[AUFGABE A] Schreib die Kochkolumne ab „Kochen ohne Kohle Geröstete“ bis einschließlich „nicht hin. Warum?“ noch einmal ab und ersetze dabei „Fortschritt“ durch „Wandel“.
[AUFGABE B] Setz die Kolumne über günstiges Kochen nach ihrem letzten Satz fort.

Geröstete Zucchini mit Minzjoghurt und feiner Tomatensoße: Thomas Keller trifft iranisch-afghanische Küche

Foto: Sebastian Maas / DER SPIEGEL

Kochen ohne Kohle Geröstete Sterne-Zucchini mit persisch-afghanischem Touch – für 1,45 Euro

Bevor künstliche Intelligenz uns jede spaßige und kreative Aufgabe abnimmt, lernen wir lieber selbst schnell das Kochen. Etwa mit diesem leckeren Mix aus Nouvelle Cuisine und paschtunischer Küche.
Eine Kolumne von Zyniker Sebastian Maas

John Maynard Keynes hatte eine Vision. 1930 hat der von vielen als der wichtigste Ökonom des 20. Jahrhunderts gefeierte Denker prophezeit, im Jahr 2030 werde die Menschheit nur noch 15 Stunden pro Woche arbeiten müssen – dem technologischen Fortschritt sei Dank. Sein Essay »Wirtschaftliche Möglichkeiten unserer Enkel«  (PDF) hatte in mindestens einem Punkt recht: Der Fortschritt war enorm. Programme, Roboter und Automaten können heute vieles übernehmen, was früher Menschen gemacht haben.

Nur das mit der Freizeit kommt nicht hin. Warum?

Wahrscheinlich, weil in den wenigsten Firmen dieser Welt nach der Einführung einer zeitsparenden Technik gedacht wird: »Super, nun können alle Angestellten weniger arbeiten.« Sondern: »Super, nun können weniger Leute dieselbe Arbeit machen … und dem Rest können wir kündigen.« Die Gewinne aus dem Fortschritt gehen an Anteilseigner, Investmentfonds und Firmenbesitzer, die geschasste Arbeiterschaft muss sich dem Fortschritt anpassen, wie es dann kaltherzig heißt.

»Kochen ohne Kohle«

Bafög oder Azubi-Gehalt sind schon wieder fast aufgebraucht? Der Obstkorb beim unbezahlten Agenturpraktikum war geräubert? Und bitte nicht schon wieder Pizzatoast? Alles kein Problem: In dieser Kolumne zeigt SPIEGEL-Redakteur und Hobbykoch Sebastian Maas, wie man trotz Flaute auf dem Konto leckere und besondere Gerichte zaubern kann. Dabei gibt es nur zwei Regeln:

  • Eine Portion darf maximal so viel kosten wie ein Essen in der Mensa, also drei Euro.

[AUFLISTUNG]

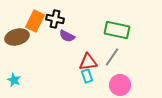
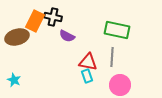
black cross: moved 2 px left, 2 px up
gray line: rotated 30 degrees counterclockwise
red triangle: rotated 18 degrees clockwise
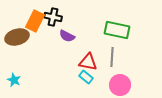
cyan rectangle: moved 1 px left, 1 px down; rotated 32 degrees counterclockwise
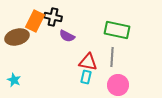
cyan rectangle: rotated 64 degrees clockwise
pink circle: moved 2 px left
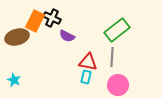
black cross: moved 1 px left, 1 px down; rotated 12 degrees clockwise
green rectangle: rotated 50 degrees counterclockwise
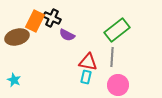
purple semicircle: moved 1 px up
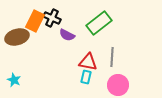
green rectangle: moved 18 px left, 7 px up
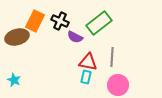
black cross: moved 8 px right, 3 px down
purple semicircle: moved 8 px right, 2 px down
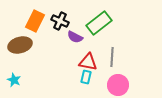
brown ellipse: moved 3 px right, 8 px down
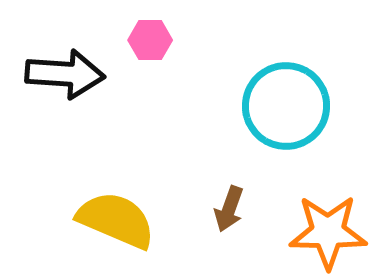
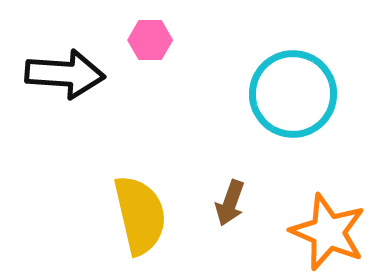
cyan circle: moved 7 px right, 12 px up
brown arrow: moved 1 px right, 6 px up
yellow semicircle: moved 24 px right, 5 px up; rotated 54 degrees clockwise
orange star: rotated 22 degrees clockwise
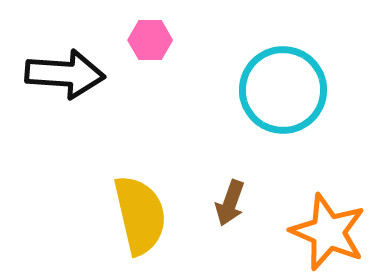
cyan circle: moved 10 px left, 4 px up
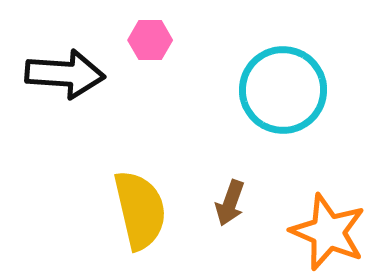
yellow semicircle: moved 5 px up
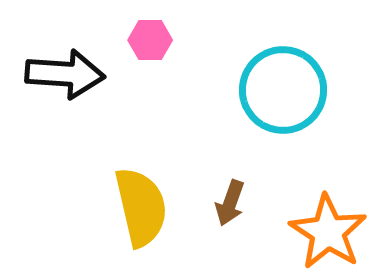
yellow semicircle: moved 1 px right, 3 px up
orange star: rotated 10 degrees clockwise
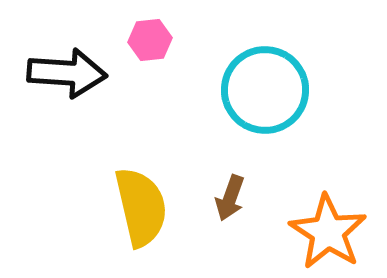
pink hexagon: rotated 6 degrees counterclockwise
black arrow: moved 2 px right, 1 px up
cyan circle: moved 18 px left
brown arrow: moved 5 px up
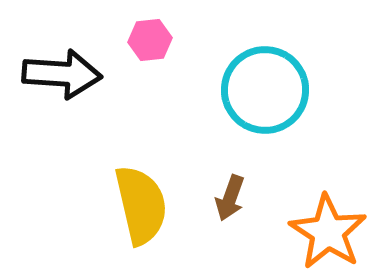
black arrow: moved 5 px left, 1 px down
yellow semicircle: moved 2 px up
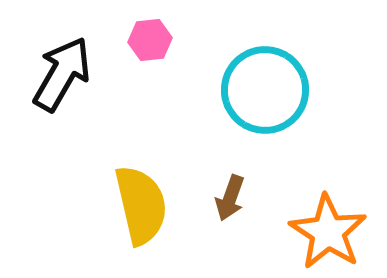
black arrow: rotated 64 degrees counterclockwise
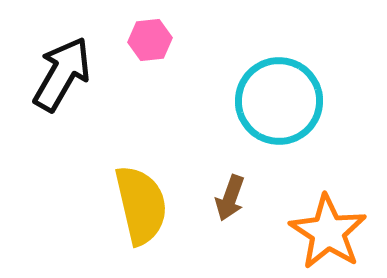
cyan circle: moved 14 px right, 11 px down
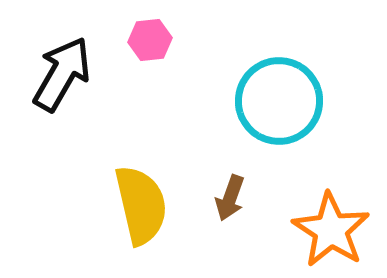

[ANTWORT A]
Kochen ohne Kohle Geröstete Sterne-Zucchini mit persisch-afghanischem Touch – für 1,45 Euro

Bevor künstliche Intelligenz uns jede spaßige und kreative Aufgabe abnimmt, lernen wir lieber selbst schnell das Kochen. Etwa mit diesem leckeren Mix aus Nouvelle Cuisine und paschtunischer Küche.
Eine Kolumne von Zyniker Sebastian Maas

John Maynard Keynes hatte eine Vision. 1930 hat der von vielen als der wichtigste Ökonom des 20. Jahrhunderts gefeierte Denker prophezeit, im Jahr 2030 werde die Menschheit nur noch 15 Stunden pro Woche arbeiten müssen – dem technologischen Wandel sei Dank. Sein Essay »Wirtschaftliche Möglichkeiten unserer Enkel«  (PDF) hatte in mindestens einem Punkt recht: Der Wandel war enorm. Programme, Roboter und Automaten können heute vieles übernehmen, was früher Menschen gemacht haben.

Nur das mit der Freizeit kommt nicht hin. Warum?

[ANTWORT B]
  • Teure Spezialgeräte sind tabu.

Alle Rezepte

Statt Wohlstand für alle ist die Schere zwischen Arm und Reich weltweit aufgegangen, und die Zahl der Millionäre gestiegen. Daran ist nicht der Fortschritt schuld, sondern die Logik, nach der dessen Früchte verteilt werden. Wer als Arbeiter nach einer Viertagewoche fragt, wird daher weiterhin um »Lust auf die Überstunde« gebeten.

Aber wozu braucht man noch Freizeit? Die schönsten Hobbys werden heute ebenfalls von Robotern und Programmen erledigt. Vom kreativen Schreiben über das Malen bis zur Musik kann »künstliche Intelligenz« (KI) alles jemals von Menschen Erdachte erst analysieren, dann klauen und zuletzt neu zusammensetzen, um damit menschlichen Künstlerinnen und Künstlern die Arbeitsgrundlage zu entziehen. Wer nach Feierabend also Gitarre oder Kochen lernen möchte, der sollte sich beeilen – bevor alle Lehrerinnen und Lehrer dafür auf Roboter-Mechanik umgeschult wurden.

Aber genug des Zynismus. Den Spaß am Kochen in der eigenen Küche kann einem keiner nehmen (außer vielleicht ein 1.500 Euro Thermomix). Außerdem ist Kochen zu lernen vergleichsweise einfach. Das Gericht, das ich heute hier koche, stammt sogar in Teilen aus einem Online-Kochkurs, nämlich der Masterclass  von Dreisternekoch Thomas Keller. Eine bescheidene Zutat, die Zucchini, wird mit ein wenig Zeit und Technik zu etwas ganz Besonderem. Einfach, indem sie erst stark gesalzen wird, danach angebraten und zuletzt gebacken. Sie bekommt so einen feinen Röstgeschmack und eine geschmeidige Textur, ohne zu weich zu werden.

Als kreative Eigenleistung habe ich (ohne KI) Kellers Methode mit Borani Kadu vermischt, einem traditionellen Gericht aus der Region Iran-Afghanistan. In dem Rezept werden Kürbisgewächse wie Zucchini mit Joghurt, einer würzig-säuerlichen Tomatensoße und Minze gereicht. Gemeinsam wird daraus ein sanftes, sommerlich frisches Zucchini-Gericht.

Da einige Menschen noch nicht in den Genuss der 15-Stunden-Woche gekommen sind, habe ich zwei Methoden für das Gericht im Angebot, eine kurze und eine lange. Die kurze kommt ohne den Keller-Touch aus, schmeckt aber trotzdem wahnsinnig gut. Nur auf dem Foto kommt das nicht so gut rüber – aber das können Sie ja mit KI erstellen.

Das benötigt man für zwei Portionen:

Der Knoblauch ist optional und auch die Frage, ob es Fladenbrot, Dürüm oder andere Wraps sein sollen, darf jeder selbst entscheiden.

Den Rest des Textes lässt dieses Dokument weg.